But for washed out textures, i guess thats because of PVRT Compression. Unfortunatly PVRT Looks, well, horrible. You want to avoid using it for all GUI related textures and anything that really needs to be high quallity. Unfortunatly by doing so, your appsize will increase and you consume more memory and have longer loading times.
As for skymaps, a good aproach can be to set compression of, rather use 24 Bit rgb. But make the images quite small. 256 for every side should do. Ground can be much smaller and compressed usually, as you usually have a floor something and cannot see the ground anyways.
in case you mean something else by lights blown out, then what ? Beast lightmaps? Same thing. Try 24 Bit just to check.
PVRT is doing a good job an everything that looks dirty or cracked, like concrete, sand and so on. It is terrible for gradients and especially terribly when an alphachannel is needed.
Interface elements can maybe done in 16 Bits, if you have no gradients.
And for your not opening door, first bet would be you did use mouse input and no touch input. But thats hard to say without seeing the code.
Here’s a screen shot. I light mapped the main body so its looking “better” but still has artifacts. The windows, chrome, wheels and other non-light mapped bits are blown out. Ground shadow/texture is also very noisy.
Well clearly your shadow is a compressed texture. In case thats a lightmap, then most likely all of them are compressed.

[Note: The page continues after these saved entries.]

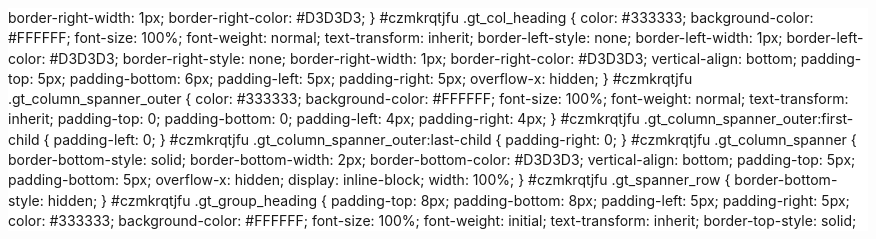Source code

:   border-right-width: 1px;
  border-right-color: #D3D3D3;
}
&#10;#czmkrqtjfu .gt_col_heading {
  color: #333333;
  background-color: #FFFFFF;
  font-size: 100%;
  font-weight: normal;
  text-transform: inherit;
  border-left-style: none;
  border-left-width: 1px;
  border-left-color: #D3D3D3;
  border-right-style: none;
  border-right-width: 1px;
  border-right-color: #D3D3D3;
  vertical-align: bottom;
  padding-top: 5px;
  padding-bottom: 6px;
  padding-left: 5px;
  padding-right: 5px;
  overflow-x: hidden;
}
&#10;#czmkrqtjfu .gt_column_spanner_outer {
  color: #333333;
  background-color: #FFFFFF;
  font-size: 100%;
  font-weight: normal;
  text-transform: inherit;
  padding-top: 0;
  padding-bottom: 0;
  padding-left: 4px;
  padding-right: 4px;
}
&#10;#czmkrqtjfu .gt_column_spanner_outer:first-child {
  padding-left: 0;
}
&#10;#czmkrqtjfu .gt_column_spanner_outer:last-child {
  padding-right: 0;
}
&#10;#czmkrqtjfu .gt_column_spanner {
  border-bottom-style: solid;
  border-bottom-width: 2px;
  border-bottom-color: #D3D3D3;
  vertical-align: bottom;
  padding-top: 5px;
  padding-bottom: 5px;
  overflow-x: hidden;
  display: inline-block;
  width: 100%;
}
&#10;#czmkrqtjfu .gt_spanner_row {
  border-bottom-style: hidden;
}
&#10;#czmkrqtjfu .gt_group_heading {
  padding-top: 8px;
  padding-bottom: 8px;
  padding-left: 5px;
  padding-right: 5px;
  color: #333333;
  background-color: #FFFFFF;
  font-size: 100%;
  font-weight: initial;
  text-transform: inherit;
  border-top-style: solid;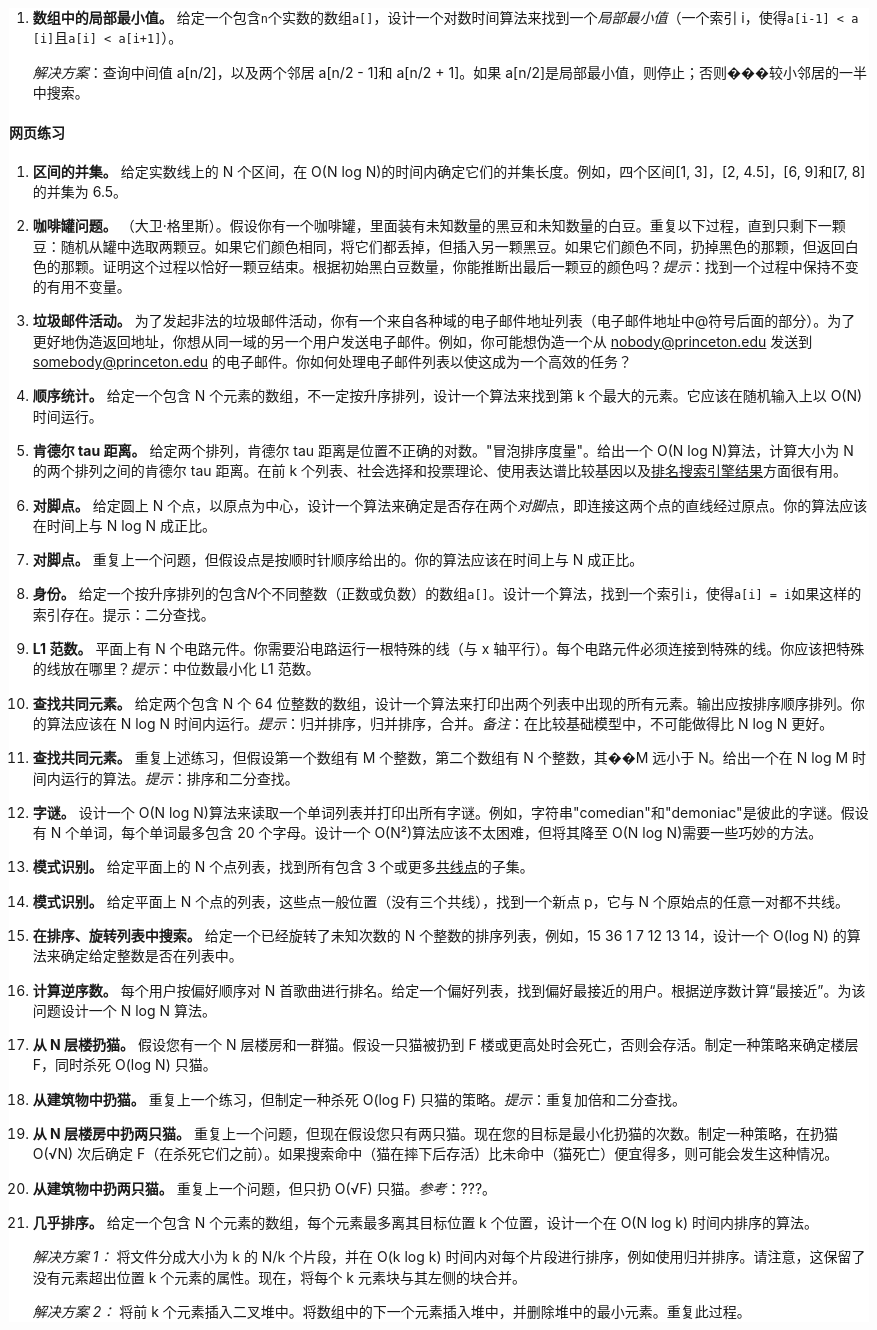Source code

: 1.  **数组中的局部最小值。** 给定一个包含`n`个实数的数组`a[]`，设计一个对数时间算法来找到一个*局部最小值*（一个索引 i，使得`a[i-1] < a[i]`且`a[i] < a[i+1]`）。

    *解决方案*：查询中间值 a[n/2]，以及两个邻居 a[n/2 - 1]和 a[n/2 + 1]。如果 a[n/2]是局部最小值，则停止；否则���较小邻居的一半中搜索。

#### 网页练习

1.  **区间的并集。** 给定实数线上的 N 个区间，在 O(N log N)的时间内确定它们的并集长度。例如，四个区间[1, 3]，[2, 4.5]，[6, 9]和[7, 8]的并集为 6.5。

1.  **咖啡罐问题。** （大卫·格里斯）。假设你有一个咖啡罐，里面装有未知数量的黑豆和未知数量的白豆。重复以下过程，直到只剩下一颗豆：随机从罐中选取两颗豆。如果它们颜色相同，将它们都丢掉，但插入另一颗黑豆。如果它们颜色不同，扔掉黑色的那颗，但返回白色的那颗。证明这个过程以恰好一颗豆结束。根据初始黑白豆数量，你能推断出最后一颗豆的颜色吗？*提示*：找到一个过程中保持不变的有用不变量。

1.  **垃圾邮件活动。** 为了发起非法的垃圾邮件活动，你有一个来自各种域的电子邮件地址列表（电子邮件地址中@符号后面的部分）。为了更好地伪造返回地址，你想从同一域的另一个用户发送电子邮件。例如，你可能想伪造一个从 nobody@princeton.edu 发送到 somebody@princeton.edu 的电子邮件。你如何处理电子邮件列表以使这成为一个高效的任务？

1.  **顺序统计。** 给定一个包含 N 个元素的数组，不一定按升序排列，设计一个算法来找到第 k 个最大的元素。它应该在随机输入上以 O(N)时间运行。

1.  **肯德尔 tau 距离。** 给定两个排列，肯德尔 tau 距离是位置不正确的对数。"冒泡排序度量"。给出一个 O(N log N)算法，计算大小为 N 的两个排列之间的肯德尔 tau 距离。在前 k 个列表、社会选择和投票理论、使用表达谱比较基因以及[排名搜索引擎结果](http://www10.org/cdrom/papers/577/)方面很有用。

1.  **对脚点。** 给定圆上 N 个点，以原点为中心，设计一个算法来确定是否存在两个*对脚*点，即连接这两个点的直线经过原点。你的算法应该在时间上与 N log N 成正比。

1.  **对脚点。** 重复上一个问题，但假设点是按顺时针顺序给出的。你的算法应该在时间上与 N 成正比。

1.  **身份。** 给定一个按升序排列的包含*N*个不同整数（正数或负数）的数组`a[]`。设计一个算法，找到一个索引`i`，使得`a[i] = i`如果这样的索引存在。提示：二分查找。

1.  **L1 范数。** 平面上有 N 个电路元件。你需要沿电路运行一根特殊的线（与 x 轴平行）。每个电路元件必须连接到特殊的线。你应该把特殊的线放在哪里？*提示*：中位数最小化 L1 范数。

1.  **查找共同元素。** 给定两个包含 N 个 64 位整数的数组，设计一个算法来打印出两个列表中出现的所有元素。输出应按排序顺序排列。你的算法应该在 N log N 时间内运行。*提示*：归并排序，归并排序，合并。*备注*：在比较基础模型中，不可能做得比 N log N 更好。

1.  **查找共同元素。** 重复上述练习，但假设第一个数组有 M 个整数，第二个数组有 N 个整数，其��M 远小于 N。给出一个在 N log M 时间内运行的算法。*提示*：排序和二分查找。

1.  **字谜。** 设计一个 O(N log N)算法来读取一个单词列表并打印出所有字谜。例如，字符串"comedian"和"demoniac"是彼此的字谜。假设有 N 个单词，每个单词最多包含 20 个字母。设计一个 O(N²)算法应该不太困难，但将其降至 O(N log N)需要一些巧妙的方法。

1.  **模式识别。** 给定平面上的 N 个点列表，找到所有包含 3 个或更多[共线点](http://www.cs.princeton.edu/courses/archive/spring03/cs226/assignments/lines.html)的子集。

1.  **模式识别。** 给定平面上 N 个点的列表，这些点一般位置（没有三个共线），找到一个新点 p，它与 N 个原始点的任意一对都不共线。

1.  **在排序、旋转列表中搜索。** 给定一个已经旋转了未知次数的 N 个整数的排序列表，例如，15 36 1 7 12 13 14，设计一个 O(log N) 的算法来确定给定整数是否在列表中。

1.  **计算逆序数。** 每个用户按偏好顺序对 N 首歌曲进行排名。给定一个偏好列表，找到偏好最接近的用户。根据逆序数计算“最接近”。为该问题设计一个 N log N 算法。

1.  **从 N 层楼扔猫。** 假设您有一个 N 层楼房和一群猫。假设一只猫被扔到 F 楼或更高处时会死亡，否则会存活。制定一种策略来确定楼层 F，同时杀死 O(log N) 只猫。

1.  **从建筑物中扔猫。** 重复上一个练习，但制定一种杀死 O(log F) 只猫的策略。*提示*：重复加倍和二分查找。

1.  **从 N 层楼房中扔两只猫。** 重复上一个问题，但现在假设您只有两只猫。现在您的目标是最小化扔猫的次数。制定一种策略，在扔猫 O(√N) 次后确定 F（在杀死它们之前）。如果搜索命中（猫在摔下后存活）比未命中（猫死亡）便宜得多，则可能会发生这种情况。

1.  **从建筑物中扔两只猫。** 重复上一个问题，但只扔 O(√F) 只猫。*参考*：???。

1.  **几乎排序。** 给定一个包含 N 个元素的数组，每个元素最多离其目标位置 k 个位置，设计一个在 O(N log k) 时间内排序的算法。

    *解决方案 1：* 将文件分成大小为 k 的 N/k 个片段，并在 O(k log k) 时间内对每个片段进行排序，例如使用归并排序。请注意，这保留了没有元素超出位置 k 个元素的属性。现在，将每个 k 元素块与其左侧的块合并。

    *解决方案 2：* 将前 k 个元素插入二叉堆中。将数组中的下一个元素插入堆中，并删除堆中的最小元素。重复此过程。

As i said, try to use 32Bit.
I did high quality cars for car configurators as well. No way around using uncompressed images for most parts. Of course thats no good attempt if you are planning a game. But if you only show one car, than it should be ok.
And your interior… did you use some “glass shader”? Try removing the windows. If its ok then, then you need to tweak the glass shader. I guess it is additivly multiplying way to much.
The only thing that is lightmapped is the main body. Before I lightmapped that…it too was blown out. It appears to have something to do with with the reflection. Its the glass and chrome mostly but everything was a bit reflective…glossy too.
Ok, did you Select the right preview Mode in the Editor? There are Quite some to choose from. But that will Not Show the Final quality, only give Feedback on Shaders using fallbacks or don’t work at all.
How did you do your reflections then? OpenGL 1.1 with some spheremap? Or es 2.0 using cubemaps? Normalmaps? Is the texture hdi?
I think you Need to tweak the reflective shader First.
When you say preview mode…you mean edit>graphics emulation? If so, I’m using OGL ES2.0. Reflection are cubemaps. All images are 512x512 RGB compressed PVRTC 4bit. I am using normal maps on the vehicle.
Then, 1st change the compression of critical textures to RGB24 Bit, or 32 Bit if there is alpha needed. This should get away all the grain.
Also set the normalmaps to 24bit.
2nd. For a test exchange you reflective Shader to something more basic. Without reflection that means. Do a test. Now, the color burn should be gone. If not, adjust your lighting and check if you have multiple materials attached to the models.
If your rendering appears fine now, you now that something is going wrong with your reflective shader or the cubemap texture. First remove the cubemap or replace it with another one. Any changes? if not you need to look into the shader source and see how the cubemap gets multiplyed into the rest. play around with that. I cannot help here, as my experience with fragment shaders is, well, very limited.
Thanks for the tips and advice. When is 3.4 coming out? In regards to mobile shaders…there’s basically nothing in there except for a very few. I need a bumped/specular/reflective material. Are there others available online for free or for purchase?
Why do you need these hardcoreshaders? Using something like that will most likely only work on iPad2. May be not even there at a high framerate.
You might want to check out my last app, it is only using opengl 1.1 and thus, no bumps or the like. Yes it´s also car models, i think they turned out quite decent, especially since the whole thing even runs on very old hardware (iphone 3G). ituneslink. it´s free.
Please don´t mention the appname here, i am actualy not allowed to talk about it. Legal issue.
Fuzzy…awesome stuff man…can you share some tips? I’m not using the hard surface shader pack on the ipad version…I’m just using the default reflective>bumped specular. But I’m getting very hot, blown out areas. It seems to be a reflection issue but nothing I do seems to work. How did you get the aliasing to be so smooth…what renderer are you using? What sort of build settings are you using? I’m new to Unity and iOS.
Anti Aliasing can be turned on in Unity 3.3 by going to “Edit/Project Settings/Quality” and then look in good or simple and turn it on.
This will give you smooth edges, but also have an impact on performance. In case you experience Color banding, you need to change some lines in appcontroller.mm. Search the forum for Anti Alias Color Banding, that should reveal something. Has been descussed a number of times already.
In earlier Versions of unity you still could do it but requieres you to edit appcontroller way more. Just as before, the sulution can be found somewhere here in the forum.
I had it set to “beautiful” and modified settings in there. I suppose it doesn’t matter right? As long as you adjust the settings within the category its using to render with? Changing the AA, I don’t see any change when I play it in Unity…is it only visible when its ported to the iPad? I’ll look into color banding as well.